What you have to do:
Extract the full listing below without altering a single character.

Input for this task:
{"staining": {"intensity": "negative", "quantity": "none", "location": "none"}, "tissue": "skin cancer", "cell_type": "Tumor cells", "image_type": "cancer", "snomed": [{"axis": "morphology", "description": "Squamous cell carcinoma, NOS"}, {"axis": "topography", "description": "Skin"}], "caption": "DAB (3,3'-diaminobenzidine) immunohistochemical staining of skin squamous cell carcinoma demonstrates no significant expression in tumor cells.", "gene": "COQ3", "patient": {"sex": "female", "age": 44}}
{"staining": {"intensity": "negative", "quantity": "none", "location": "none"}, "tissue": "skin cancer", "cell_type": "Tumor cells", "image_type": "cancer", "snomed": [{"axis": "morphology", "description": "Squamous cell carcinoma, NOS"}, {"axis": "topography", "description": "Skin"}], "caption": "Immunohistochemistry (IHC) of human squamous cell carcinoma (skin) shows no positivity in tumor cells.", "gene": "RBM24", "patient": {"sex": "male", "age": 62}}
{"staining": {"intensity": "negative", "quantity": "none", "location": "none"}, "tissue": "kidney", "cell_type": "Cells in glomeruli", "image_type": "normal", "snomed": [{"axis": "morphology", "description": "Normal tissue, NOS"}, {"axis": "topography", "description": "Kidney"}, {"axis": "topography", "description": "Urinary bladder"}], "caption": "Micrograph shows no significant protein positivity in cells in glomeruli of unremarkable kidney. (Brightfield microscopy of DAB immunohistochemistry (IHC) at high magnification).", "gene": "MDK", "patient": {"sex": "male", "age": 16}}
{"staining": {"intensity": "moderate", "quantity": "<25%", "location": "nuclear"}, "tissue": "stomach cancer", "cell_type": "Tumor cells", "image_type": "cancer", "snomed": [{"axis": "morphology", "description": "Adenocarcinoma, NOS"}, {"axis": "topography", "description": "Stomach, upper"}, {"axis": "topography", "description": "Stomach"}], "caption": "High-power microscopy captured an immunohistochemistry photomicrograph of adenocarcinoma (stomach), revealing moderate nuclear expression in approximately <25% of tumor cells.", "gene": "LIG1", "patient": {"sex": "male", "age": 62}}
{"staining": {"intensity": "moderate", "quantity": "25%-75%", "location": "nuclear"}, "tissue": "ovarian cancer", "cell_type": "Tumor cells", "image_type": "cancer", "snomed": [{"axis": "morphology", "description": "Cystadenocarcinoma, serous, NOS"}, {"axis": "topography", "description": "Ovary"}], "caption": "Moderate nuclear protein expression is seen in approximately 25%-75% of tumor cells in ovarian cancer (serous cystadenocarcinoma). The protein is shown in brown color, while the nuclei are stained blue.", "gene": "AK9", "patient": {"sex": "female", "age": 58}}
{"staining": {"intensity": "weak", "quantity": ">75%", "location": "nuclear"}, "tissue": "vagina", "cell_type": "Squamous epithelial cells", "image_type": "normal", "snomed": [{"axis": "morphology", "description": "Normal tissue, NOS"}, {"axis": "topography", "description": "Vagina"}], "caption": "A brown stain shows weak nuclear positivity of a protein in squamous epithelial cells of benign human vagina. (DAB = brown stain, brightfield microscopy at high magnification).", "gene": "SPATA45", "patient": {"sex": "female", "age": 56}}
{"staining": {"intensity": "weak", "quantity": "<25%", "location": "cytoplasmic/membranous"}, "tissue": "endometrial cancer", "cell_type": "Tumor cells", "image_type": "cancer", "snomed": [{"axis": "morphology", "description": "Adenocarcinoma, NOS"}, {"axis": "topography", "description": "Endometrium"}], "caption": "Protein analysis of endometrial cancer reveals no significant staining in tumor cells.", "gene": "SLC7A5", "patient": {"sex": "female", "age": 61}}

Answer section:
{"staining": {"intensity": "negative", "quantity": "none", "location": "none"}, "tissue": "skin cancer", "cell_type": "Tumor cells", "image_type": "cancer", "snomed": [{"axis": "morphology", "description": "Squamous cell carcinoma, NOS"}, {"axis": "topography", "description": "Skin"}], "caption": "DAB (3,3'-diaminobenzidine) immunohistochemical staining of skin squamous cell carcinoma demonstrates no significant expression in tumor cells.", "gene": "COQ3", "patient": {"sex": "female", "age": 44}}
{"staining": {"intensity": "negative", "quantity": "none", "location": "none"}, "tissue": "skin cancer", "cell_type": "Tumor cells", "image_type": "cancer", "snomed": [{"axis": "morphology", "description": "Squamous cell carcinoma, NOS"}, {"axis": "topography", "description": "Skin"}], "caption": "Immunohistochemistry (IHC) of human squamous cell carcinoma (skin) shows no positivity in tumor cells.", "gene": "RBM24", "patient": {"sex": "male", "age": 62}}
{"staining": {"intensity": "negative", "quantity": "none", "location": "none"}, "tissue": "kidney", "cell_type": "Cells in glomeruli", "image_type": "normal", "snomed": [{"axis": "morphology", "description": "Normal tissue, NOS"}, {"axis": "topography", "description": "Kidney"}, {"axis": "topography", "description": "Urinary bladder"}], "caption": "Micrograph shows no significant protein positivity in cells in glomeruli of unremarkable kidney. (Brightfield microscopy of DAB immunohistochemistry (IHC) at high magnification).", "gene": "MDK", "patient": {"sex": "male", "age": 16}}
{"staining": {"intensity": "moderate", "quantity": "<25%", "location": "nuclear"}, "tissue": "stomach cancer", "cell_type": "Tumor cells", "image_type": "cancer", "snomed": [{"axis": "morphology", "description": "Adenocarcinoma, NOS"}, {"axis": "topography", "description": "Stomach, upper"}, {"axis": "topography", "description": "Stomach"}], "caption": "High-power microscopy captured an immunohistochemistry photomicrograph of adenocarcinoma (stomach), revealing moderate nuclear expression in approximately <25% of tumor cells.", "gene": "LIG1", "patient": {"sex": "male", "age": 62}}
{"staining": {"intensity": "moderate", "quantity": "25%-75%", "location": "nuclear"}, "tissue": "ovarian cancer", "cell_type": "Tumor cells", "image_type": "cancer", "snomed": [{"axis": "morphology", "description": "Cystadenocarcinoma, serous, NOS"}, {"axis": "topography", "description": "Ovary"}], "caption": "Moderate nuclear protein expression is seen in approximately 25%-75% of tumor cells in ovarian cancer (serous cystadenocarcinoma). The protein is shown in brown color, while the nuclei are stained blue.", "gene": "AK9", "patient": {"sex": "female", "age": 58}}
{"staining": {"intensity": "weak", "quantity": ">75%", "location": "nuclear"}, "tissue": "vagina", "cell_type": "Squamous epithelial cells", "image_type": "normal", "snomed": [{"axis": "morphology", "description": "Normal tissue, NOS"}, {"axis": "topography", "description": "Vagina"}], "caption": "A brown stain shows weak nuclear positivity of a protein in squamous epithelial cells of benign human vagina. (DAB = brown stain, brightfield microscopy at high magnification).", "gene": "SPATA45", "patient": {"sex": "female", "age": 56}}
{"staining": {"intensity": "weak", "quantity": "<25%", "location": "cytoplasmic/membranous"}, "tissue": "endometrial cancer", "cell_type": "Tumor cells", "image_type": "cancer", "snomed": [{"axis": "morphology", "description": "Adenocarcinoma, NOS"}, {"axis": "topography", "description": "Endometrium"}], "caption": "Protein analysis of endometrial cancer reveals no significant staining in tumor cells.", "gene": "SLC7A5", "patient": {"sex": "female", "age": 61}}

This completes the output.